Q&A: “…it makes me feel invalid whenever she does that. if you have any advice, i’d appreciate it.”
anonymous said:
my friend’s best friend recently came out as trans and my friend only refers to them as their preferred name. there’s nothing wrong with that, except i told the same friend my preferred name a year ago and she rarely uses it, even when it’s just us. we’ve talked about it, but she still continues to use my birth name around me. i’m not really sure what to do, since we’ve already talked about it, but it makes me feel invalid whenever she does that. if you have any advice, i’d appreciate it
wow, what an incredibly shitty thing to do. :/
this isn’t actual advice so much as it just being what i personally might do in such a situation, but…. i imagine that i’d handle this in much the same way i would someone who insists on misgendering me. that is, i’d stop responding to the wrong name all together or if i do respond, i’d respond in a very pointed, persistent and even flippant way to reassert my actual name.

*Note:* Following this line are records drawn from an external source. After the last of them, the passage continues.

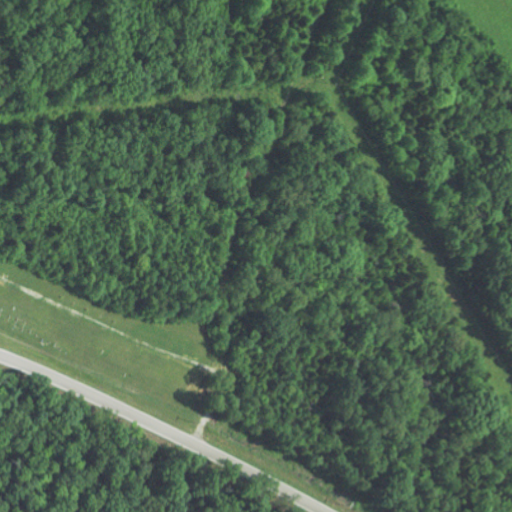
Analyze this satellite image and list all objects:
park: (60, 312)
road: (162, 429)
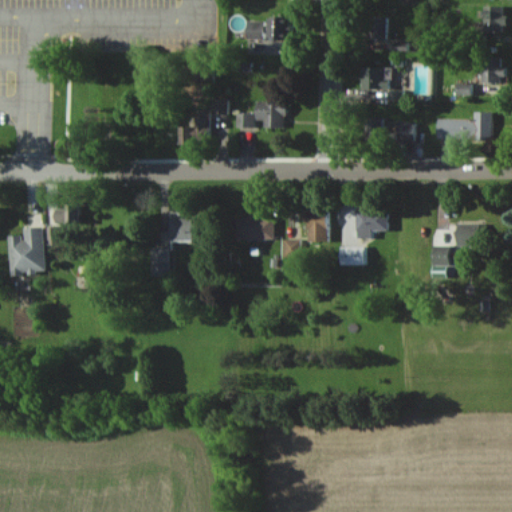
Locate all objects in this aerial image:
road: (18, 12)
road: (129, 12)
building: (262, 26)
road: (329, 85)
road: (36, 91)
building: (277, 113)
building: (484, 124)
building: (203, 126)
road: (255, 170)
building: (324, 226)
building: (2, 228)
building: (190, 228)
building: (260, 229)
building: (33, 251)
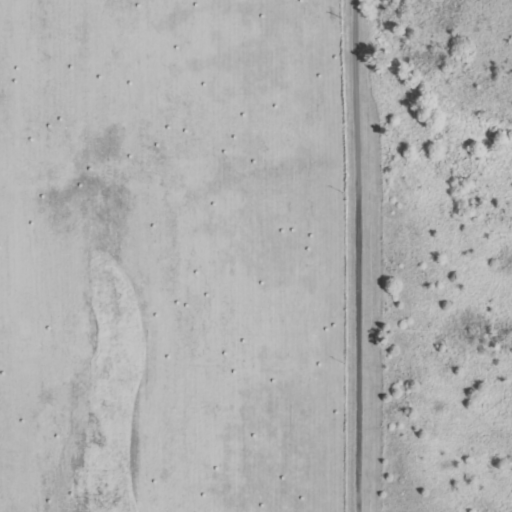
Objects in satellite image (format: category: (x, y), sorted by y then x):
road: (360, 255)
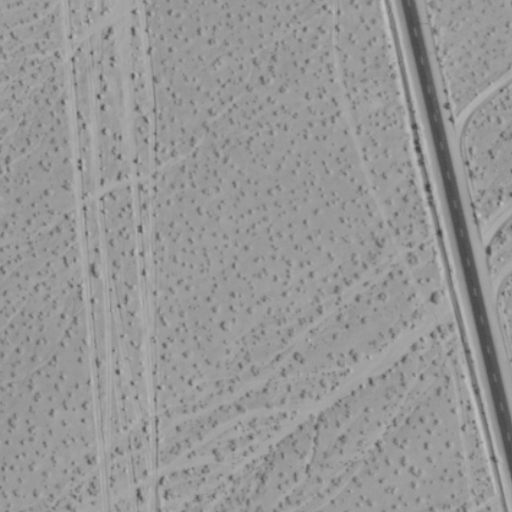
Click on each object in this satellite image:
road: (460, 229)
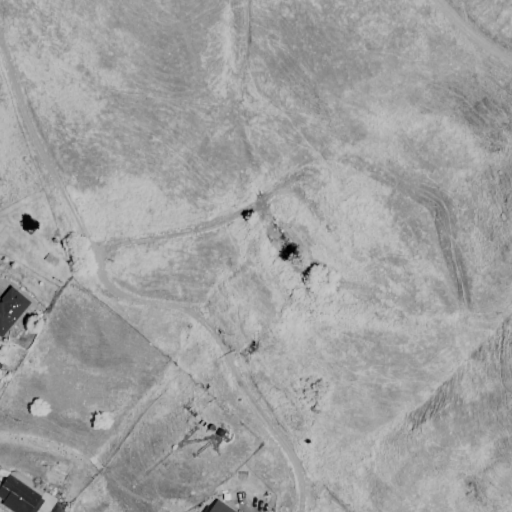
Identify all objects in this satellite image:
road: (472, 34)
road: (180, 234)
building: (292, 237)
road: (130, 296)
building: (10, 308)
building: (28, 483)
building: (17, 496)
building: (218, 507)
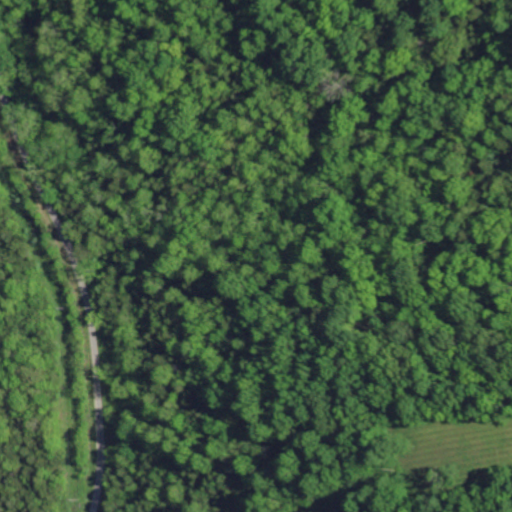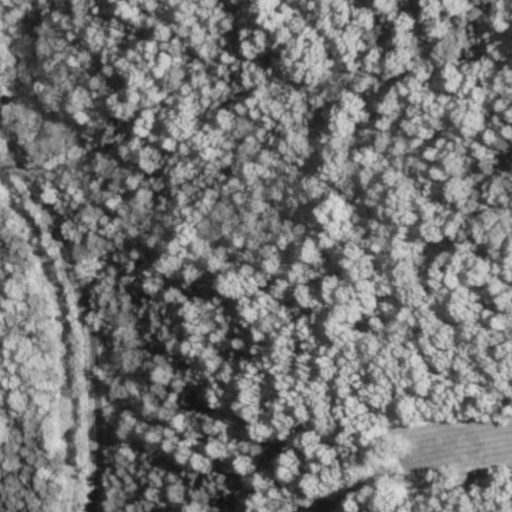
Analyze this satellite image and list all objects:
road: (84, 292)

person: *walks up to you* hi, Name. what are you doing?
me: *doesn’t look up from what i’m doing*
person: …….??
me: sorry, didn’t realize there was a Name here.
me: *walking by*
person: hey, Name! what’s up?
me: *walks past without missing a step*
person: *talking to someone else about me* yeah, Name gave this to me.
me: yeah, Real Name did give you that, didn’t they?
person: *talking to someone else* Name & i are going to the mall. wanna come?
me: yeah, Random Name and i are going to the mall. you’re welcome to join us.
person: you know, you can cut it out with the wrong names already.
me: i don’t know, Random Name, can i? can you??
etc etc. some people don’t like this approach for various reasons and it can be hard to do because quick responses require quick thinking on your part, but i’ve found that the longer the misnaming / misgendering continues the more correcting the person becomes a reflexive habit that requires less effort or thought on my part. similarly, if the person being corrected does start putting some effort into using the right name, catching and correcting themself can also become reflexive. or at least, that’s the game that my mom and i play:
mom: *talking to my sister* did you tell Cr–
me: VESPE–
mom: –i mean Vesper about the thing?
aside from sitting your friend down and talking to her again (which you could certainly also do and may be worth doing either way), i think being firm with her and standing your ground when it comes to your name can help. know that your feelings about being referred to by the wrong name are valid and that you asking telling your friend to use a certain name and expecting them to make an effort to do so is also totally valid. it’s not asking too much to ask your friend to refer to you by your actual name. while it’s understandable that they would make mistakes and slip up at times, not making any effort and / or making excuses about it is not.
i really do hope your friend stops being an ass, anon. wishing all the best!